begin Data excerpts

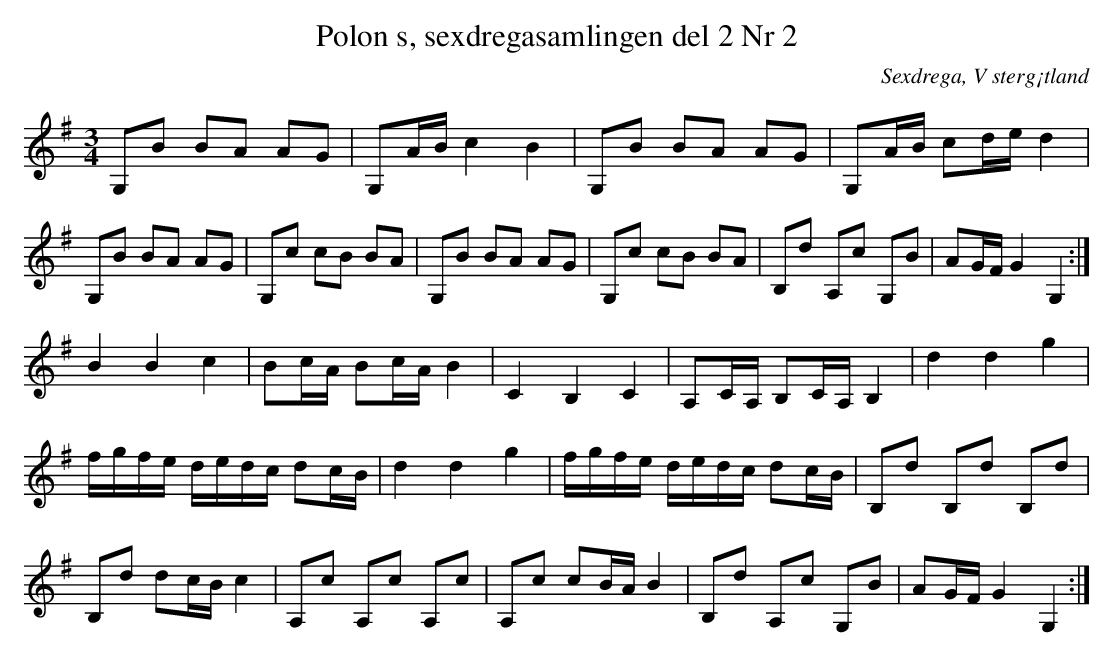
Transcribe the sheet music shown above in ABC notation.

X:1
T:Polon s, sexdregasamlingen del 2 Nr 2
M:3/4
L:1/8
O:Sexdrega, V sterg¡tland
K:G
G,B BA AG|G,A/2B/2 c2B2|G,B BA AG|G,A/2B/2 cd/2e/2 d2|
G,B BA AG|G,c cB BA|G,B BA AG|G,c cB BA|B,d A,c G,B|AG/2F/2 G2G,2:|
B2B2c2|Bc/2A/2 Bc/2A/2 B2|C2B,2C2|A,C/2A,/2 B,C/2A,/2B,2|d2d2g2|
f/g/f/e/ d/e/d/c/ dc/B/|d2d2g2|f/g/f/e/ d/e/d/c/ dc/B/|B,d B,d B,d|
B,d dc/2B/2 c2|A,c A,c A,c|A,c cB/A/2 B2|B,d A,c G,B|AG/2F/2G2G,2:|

end Data excerpts
begin Data excerpts

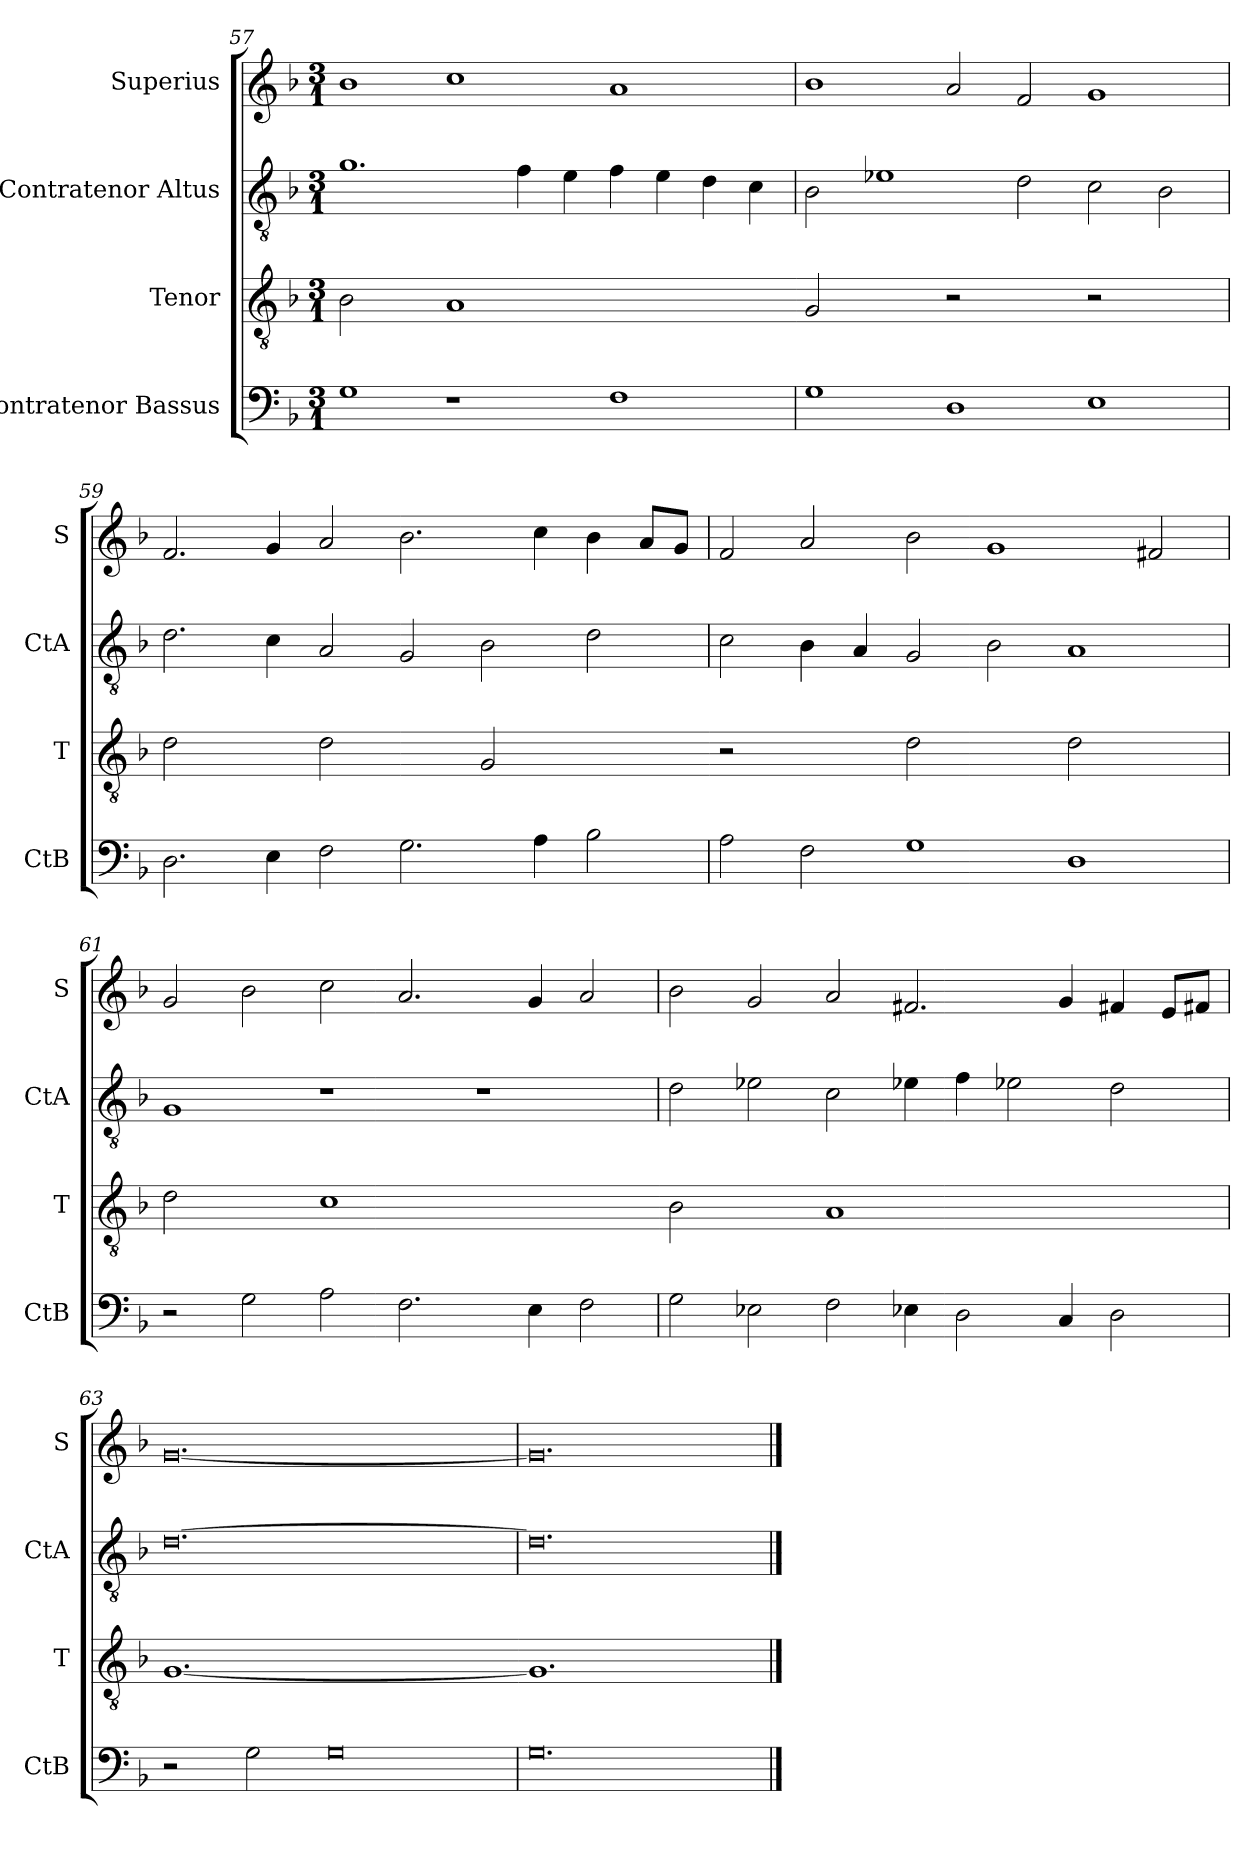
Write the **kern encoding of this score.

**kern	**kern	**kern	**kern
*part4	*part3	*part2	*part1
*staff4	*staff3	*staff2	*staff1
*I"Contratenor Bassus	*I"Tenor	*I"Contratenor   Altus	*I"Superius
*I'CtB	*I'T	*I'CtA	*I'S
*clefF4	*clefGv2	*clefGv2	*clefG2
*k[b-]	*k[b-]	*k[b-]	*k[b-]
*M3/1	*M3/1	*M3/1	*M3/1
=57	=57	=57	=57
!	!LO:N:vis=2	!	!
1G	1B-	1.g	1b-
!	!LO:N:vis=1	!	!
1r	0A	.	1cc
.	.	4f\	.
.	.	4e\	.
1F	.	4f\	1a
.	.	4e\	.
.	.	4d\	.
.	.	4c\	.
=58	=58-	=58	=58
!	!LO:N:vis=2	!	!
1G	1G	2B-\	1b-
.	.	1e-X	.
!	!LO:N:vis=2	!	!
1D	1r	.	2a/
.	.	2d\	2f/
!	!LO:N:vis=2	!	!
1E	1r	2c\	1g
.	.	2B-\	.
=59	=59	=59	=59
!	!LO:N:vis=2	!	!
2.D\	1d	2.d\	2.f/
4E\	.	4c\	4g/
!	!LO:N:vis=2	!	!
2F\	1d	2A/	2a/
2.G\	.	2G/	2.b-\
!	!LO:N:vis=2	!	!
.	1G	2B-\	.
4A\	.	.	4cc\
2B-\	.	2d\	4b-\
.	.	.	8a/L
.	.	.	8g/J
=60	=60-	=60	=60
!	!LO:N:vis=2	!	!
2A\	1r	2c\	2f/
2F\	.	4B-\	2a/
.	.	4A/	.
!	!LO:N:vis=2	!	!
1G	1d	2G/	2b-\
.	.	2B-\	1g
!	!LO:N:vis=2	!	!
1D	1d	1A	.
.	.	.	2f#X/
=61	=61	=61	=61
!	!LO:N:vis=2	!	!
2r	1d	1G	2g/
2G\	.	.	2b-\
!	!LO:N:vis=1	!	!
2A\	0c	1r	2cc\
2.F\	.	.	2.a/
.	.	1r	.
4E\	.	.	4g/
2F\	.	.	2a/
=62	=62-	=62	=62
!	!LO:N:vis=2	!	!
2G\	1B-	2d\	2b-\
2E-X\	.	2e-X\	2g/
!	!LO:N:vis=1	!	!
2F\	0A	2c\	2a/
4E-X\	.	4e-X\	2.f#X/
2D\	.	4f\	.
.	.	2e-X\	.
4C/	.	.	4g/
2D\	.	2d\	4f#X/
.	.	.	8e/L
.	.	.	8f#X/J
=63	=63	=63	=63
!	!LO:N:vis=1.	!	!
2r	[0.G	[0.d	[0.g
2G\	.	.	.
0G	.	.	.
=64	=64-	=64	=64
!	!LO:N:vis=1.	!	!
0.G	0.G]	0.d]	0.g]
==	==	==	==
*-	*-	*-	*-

end Data excerpts

_The task_:
Which lines of the entries contain the string "kern"? Show each of them in full.

_Exercise answer_:
Write the **kern encoding of this score.
**kern	**kern	**kern	**kern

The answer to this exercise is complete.